4. Demonstration model

This photo shows two rather unromantic whistles fabricated like in the drawing above, from 75 and 50 mm (3 and 2 inch) PVC drainage tubing. The internal disks are turned from 1/2 inch plywood to press fit tolerance. Their notes using the 3:1 scaling rule form the fifth interval G and D. Since the bell tubes are made with about 30% excess length they can be tuned down as far as to a fourth lower by pushing up their top disks to increase L.

These two whistles were simultaneously blown from an industrial fan that delivers about 4 kPa pressure (17 inWC, 0.6 PSI) which results in about 115 dBC sound pressure level at 1 meter distance. Slit widths are 1.0 and 0.8 mm respectively. The whistles are connected to the fan with a T joint, such that the fan is free blowing through the third opening of the joint. The whistles sound when this opening is covered with the hand. In the sample the higher whistle is tuned down to #C to form a diminished fifth interval.

The sound clip was recorded at 6 m distance from the whistles, outdoors facing a park. Background is some reverberation from surrounding houses and a weak titter from sparrows.

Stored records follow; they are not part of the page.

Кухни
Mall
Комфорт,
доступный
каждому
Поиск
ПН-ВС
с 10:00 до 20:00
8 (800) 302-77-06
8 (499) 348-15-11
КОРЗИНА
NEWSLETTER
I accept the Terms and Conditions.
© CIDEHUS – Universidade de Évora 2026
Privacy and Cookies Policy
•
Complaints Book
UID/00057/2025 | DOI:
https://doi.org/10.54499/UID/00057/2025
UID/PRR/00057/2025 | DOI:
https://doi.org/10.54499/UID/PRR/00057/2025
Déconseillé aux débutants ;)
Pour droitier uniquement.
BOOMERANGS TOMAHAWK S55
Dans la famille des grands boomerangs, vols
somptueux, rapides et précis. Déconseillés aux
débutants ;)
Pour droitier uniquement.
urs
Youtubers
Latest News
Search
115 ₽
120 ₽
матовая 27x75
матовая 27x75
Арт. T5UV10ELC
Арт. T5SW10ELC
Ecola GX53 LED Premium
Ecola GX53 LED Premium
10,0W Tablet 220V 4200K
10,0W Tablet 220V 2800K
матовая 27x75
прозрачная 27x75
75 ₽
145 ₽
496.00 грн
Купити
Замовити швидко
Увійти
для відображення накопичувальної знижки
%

In this spectrum of the sound the harmonic numbers for the 3 inch whistle 370 Hz G are identified with red figures. Harmonics for the 2 inch 550 Hz #C with green.

5. Steam simulator trick

Blowing with steam the initial pitch rise makes for an appealing howl characteristic that is less pronounced using air. This sketch shows a workaround to increase the glide with air. Below the top of the bell a gasketed (red) piston is added, with a spring pulling it upward. The space between top and piston is connected with a tube to the foot of the whistle. When blowing pressure (blue) is turned on, the piston moves down such that the effective bell length is reduced and pitch rises. Unless you have close control of  spring force, piston area, and pressure it is wise to limit the piston travel with a thread or chain inside the spring (green).

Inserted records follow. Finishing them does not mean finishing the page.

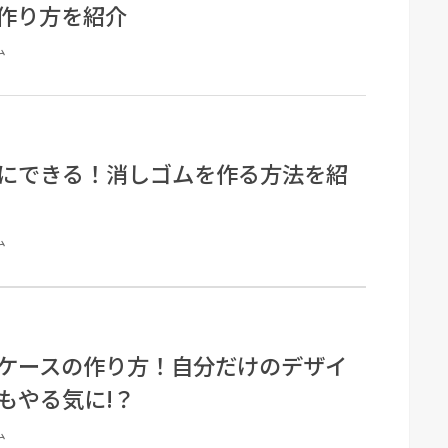
作り方を紹介
ム
にできる！消しゴムを作る方法を紹
ム
ケースの作り方！自分だけのデザイ
もやる気に!？
ム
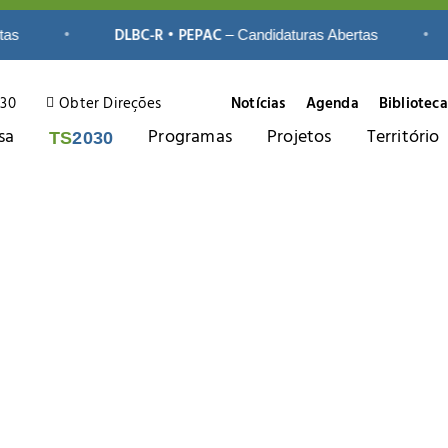
•
DLBC-R • PEPAC
•
– Candidaturas Abertas
230
Obter Direções
Notícias
Agenda
Biblioteca
sa
Programas
Projetos
Território
TS
2030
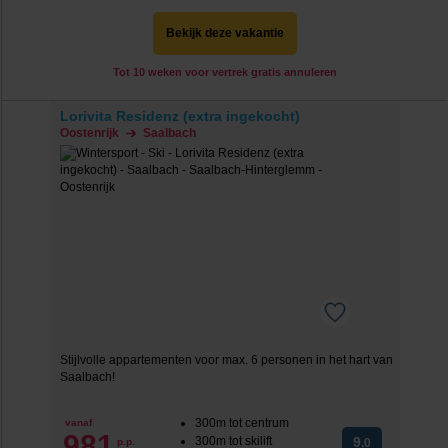
Bekijk deze vakantie
Tot 10 weken voor vertrek gratis annuleren
Lorivita Residenz (extra ingekocht)
Oostenrijk
Saalbach
Stijlvolle appartementen voor max. 6 personen in het hart van
Saalbach!
300m tot centrum
vanaf
981
300m tot skilift
9
p.p.
,0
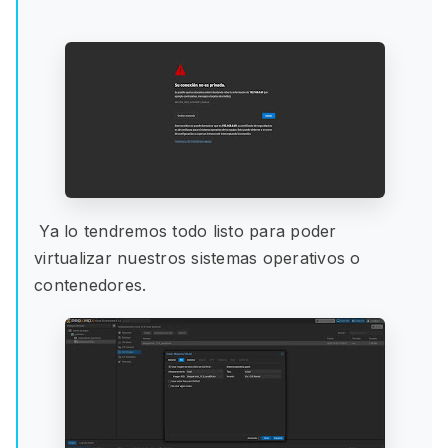
Ya lo tendremos todo listo para poder
virtualizar nuestros sistemas operativos o
contenedores.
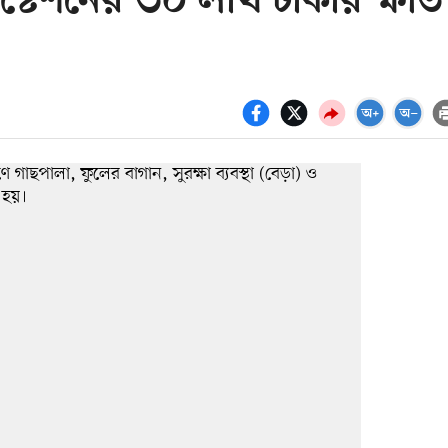
স্টেশনের ৩০ লাখ টাকার ক্ষতি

This sound clip illustrates the action with the 3" whistle alone. It was tuned down to about E which reduced sound level to 107 dBC  at 1 m distance.

6. References

[1]   'Pipe cut-up and flue pipe dimensioning chart', in Mechanical Music Digest, Technical gallery:
[2]   'Slit width vs pressure .xls', inYahoo steam-whistles group:
[3]   'Scale v frequency stability.jpg', in
Yahoo steam-whistles group:
[4]   Ingersev, Frobenius (1947): Trans. of the Danish Academy of Technical Sciences, No. 1.